Instructions for the task — In the data below, which lines hold "down"? Copy every one.

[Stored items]
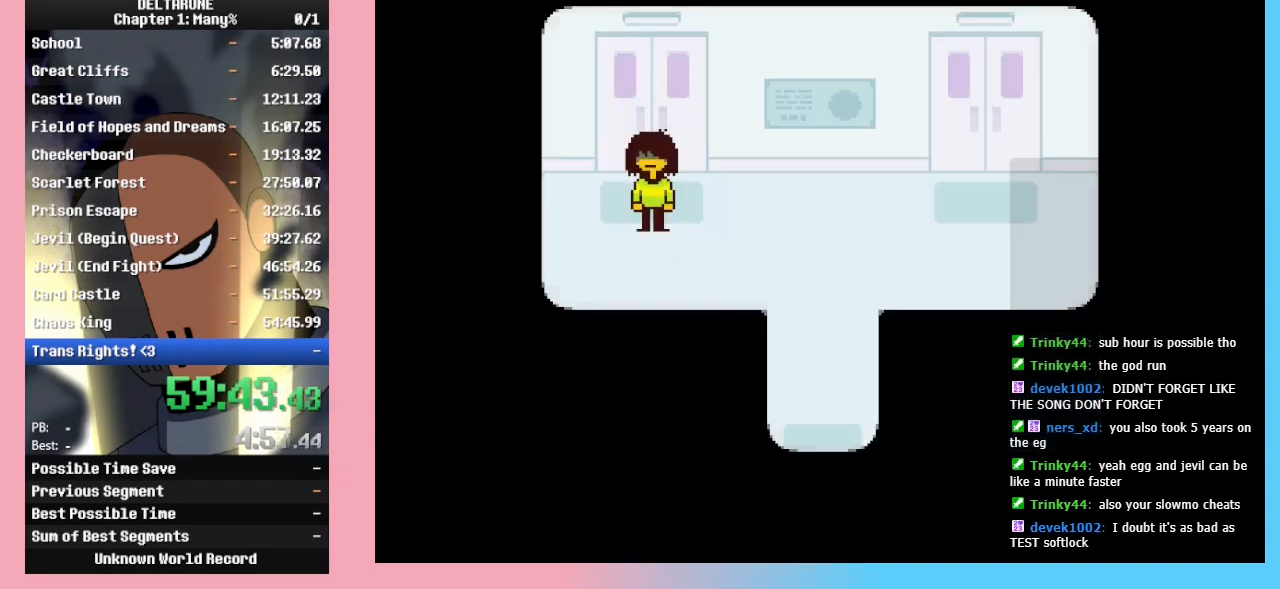
{"keys": ["ctrl_l", "ctrl_r", "shift_l", "shift_r"], "events": []}
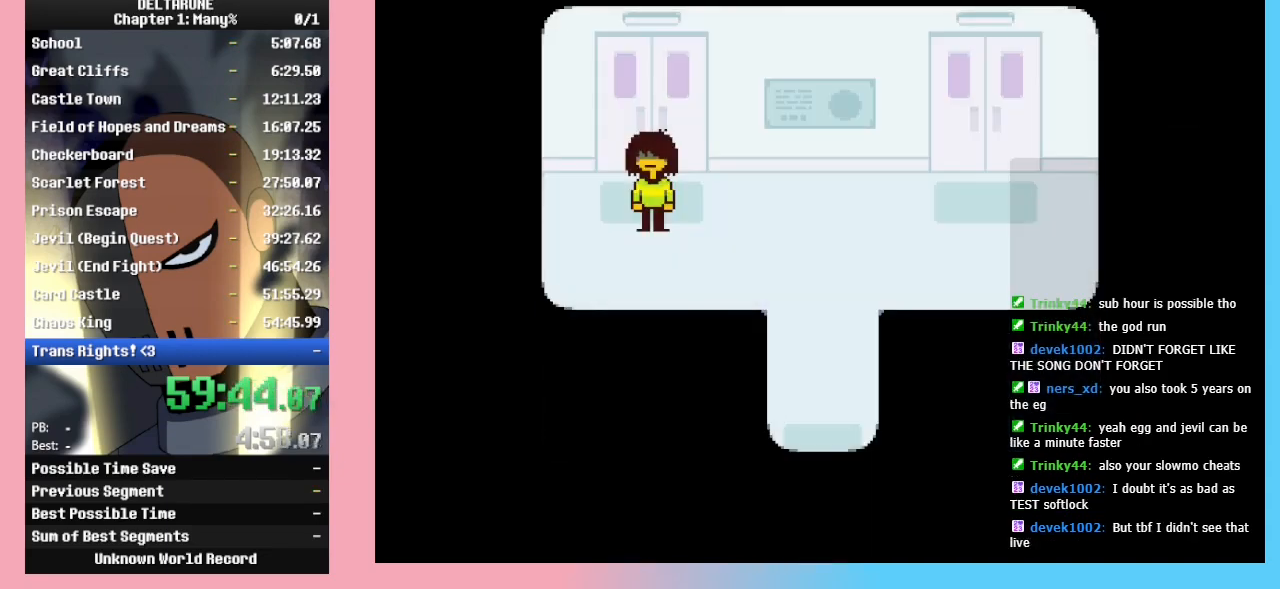
{"keys": ["ctrl_l", "ctrl_r", "shift_l", "shift_r"], "events": []}
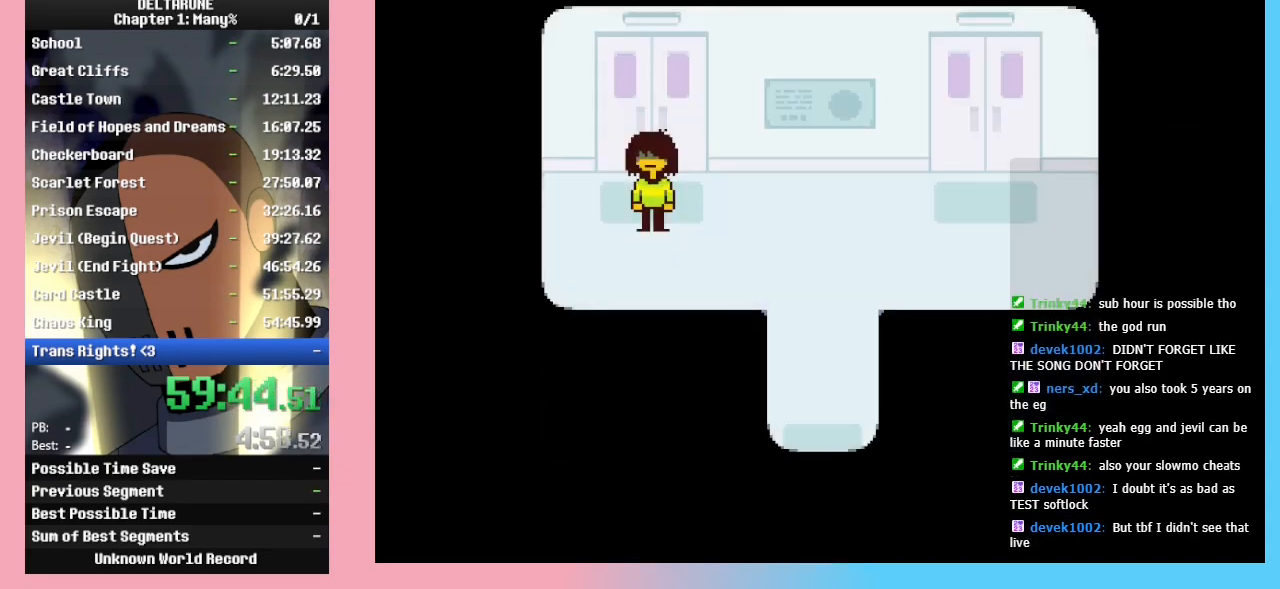
{"keys": ["ctrl_l", "ctrl_r", "shift_l", "shift_r"], "events": []}
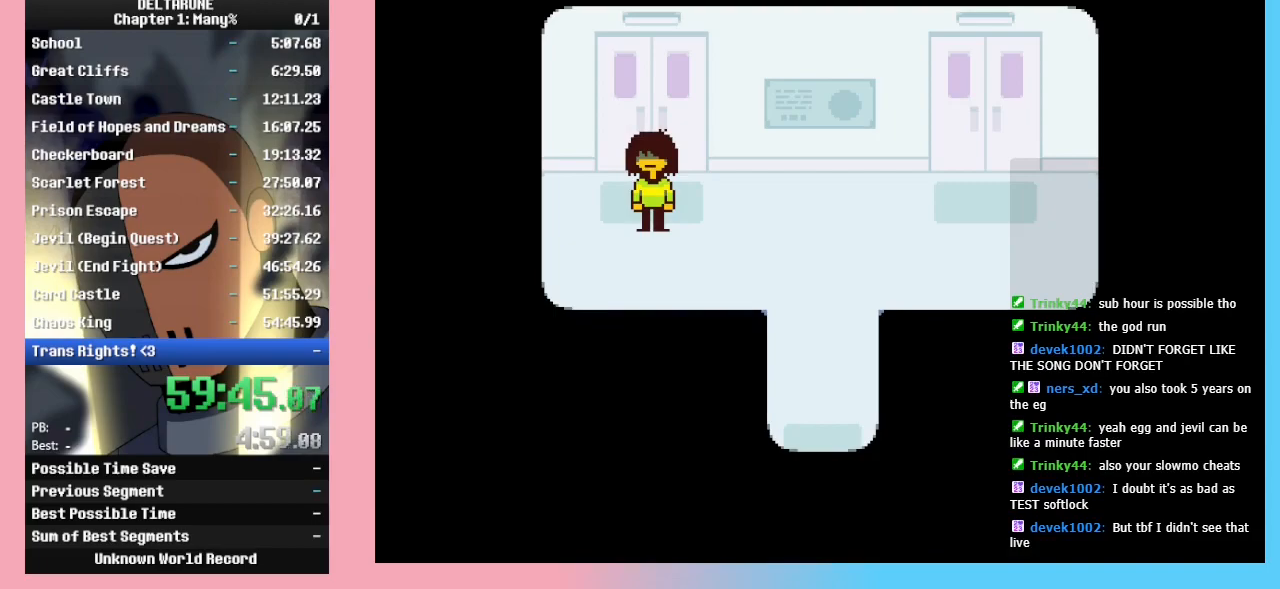
{"keys": ["ctrl_l", "ctrl_r", "shift_l", "shift_r"], "events": []}
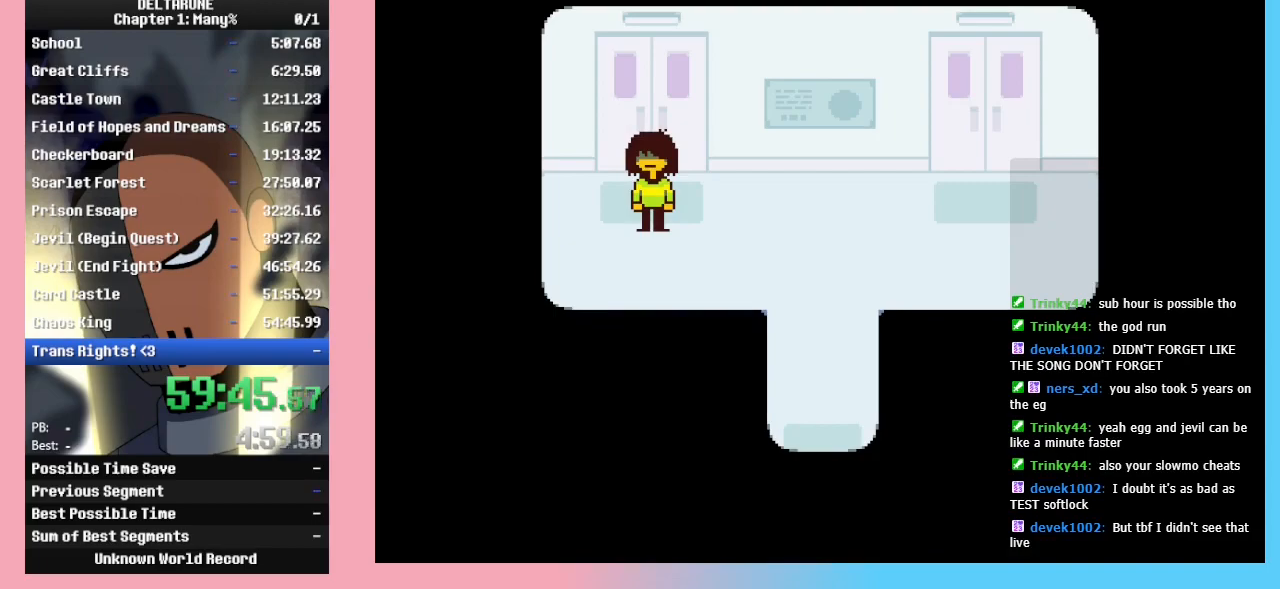
{"keys": ["ctrl_l", "ctrl_r", "down", "right", "shift_l", "shift_r"], "events": [[233, "right", "down"], [433, "down", "down"]]}
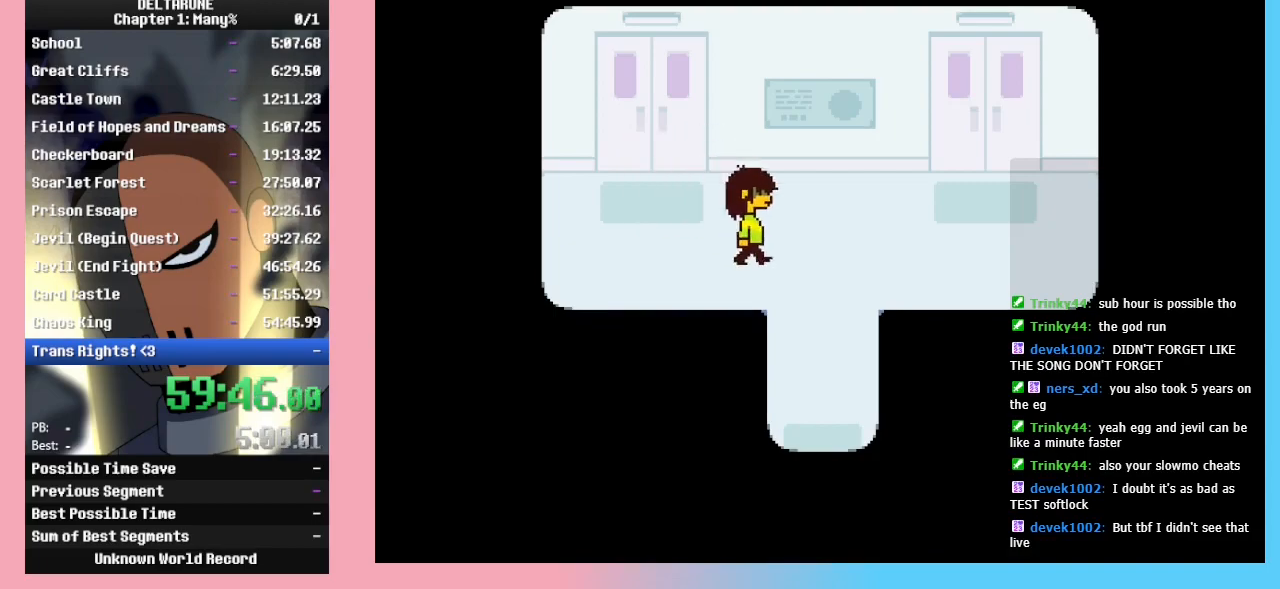
{"keys": ["ctrl_l", "ctrl_r", "down", "shift_l", "shift_r"], "events": [[200, "right", "up"]]}
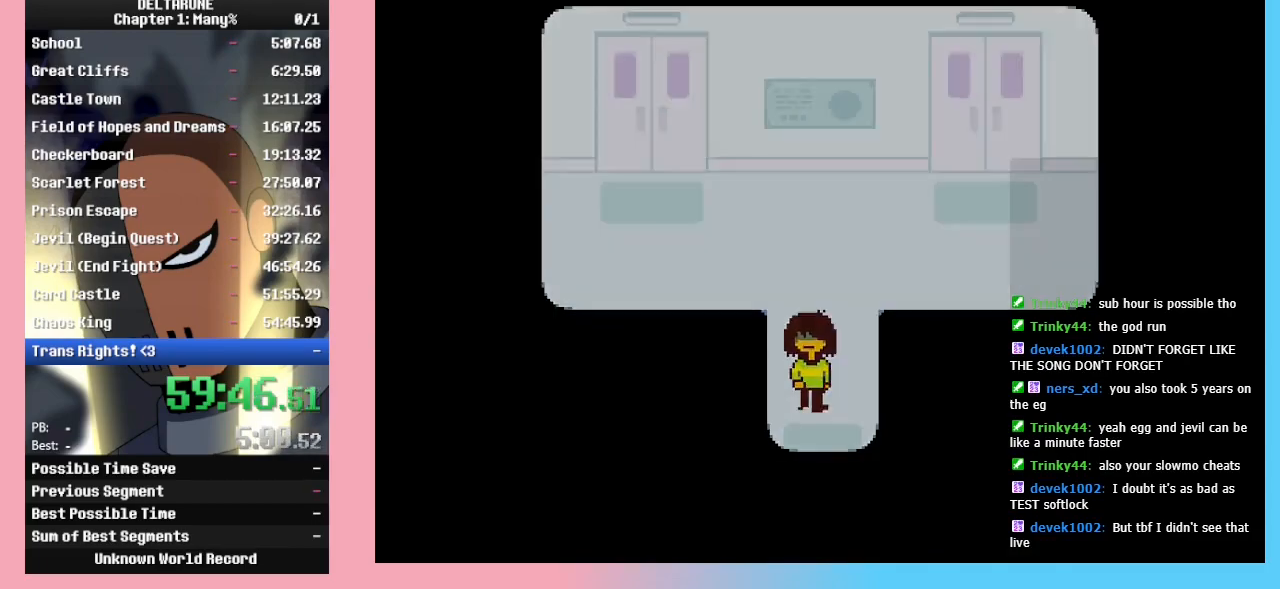
{"keys": ["ctrl_l", "ctrl_r", "down", "right", "shift_l", "shift_r"], "events": [[233, "right", "down"]]}
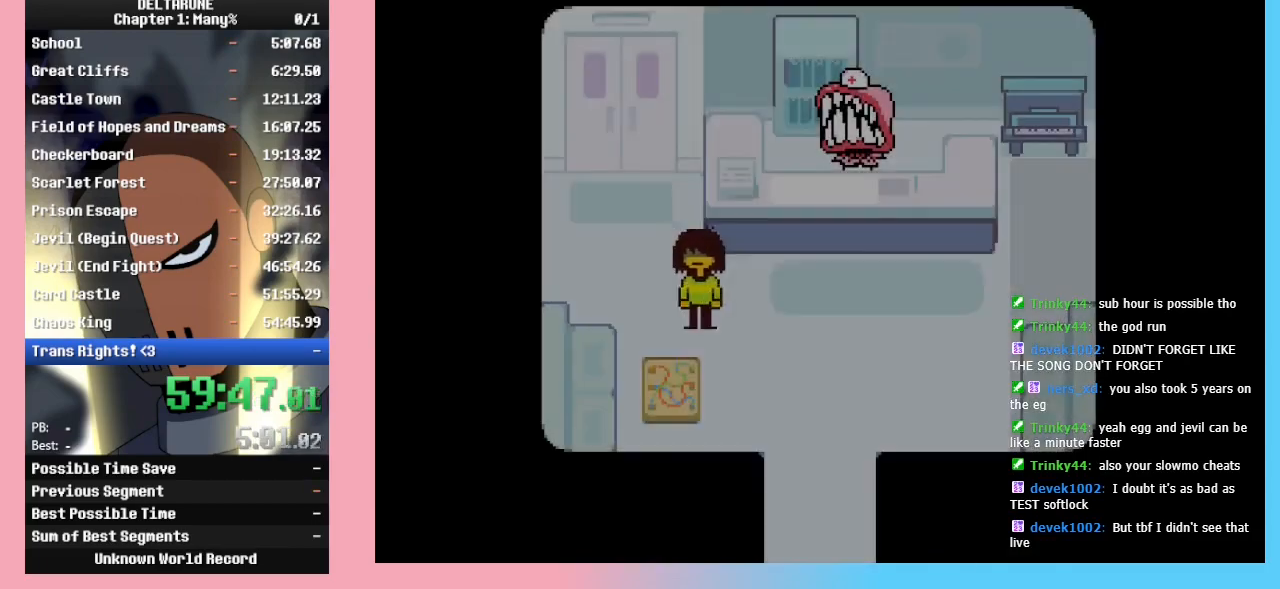
{"keys": ["ctrl_l", "ctrl_r", "down", "shift_l", "shift_r"], "events": [[433, "right", "up"]]}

Reply to the exercise —
{"keys": ["ctrl_l", "ctrl_r", "down", "right", "shift_l", "shift_r"], "events": [[233, "right", "down"], [433, "down", "down"]]}
{"keys": ["ctrl_l", "ctrl_r", "down", "shift_l", "shift_r"], "events": [[200, "right", "up"]]}
{"keys": ["ctrl_l", "ctrl_r", "down", "right", "shift_l", "shift_r"], "events": [[233, "right", "down"]]}
{"keys": ["ctrl_l", "ctrl_r", "down", "shift_l", "shift_r"], "events": [[433, "right", "up"]]}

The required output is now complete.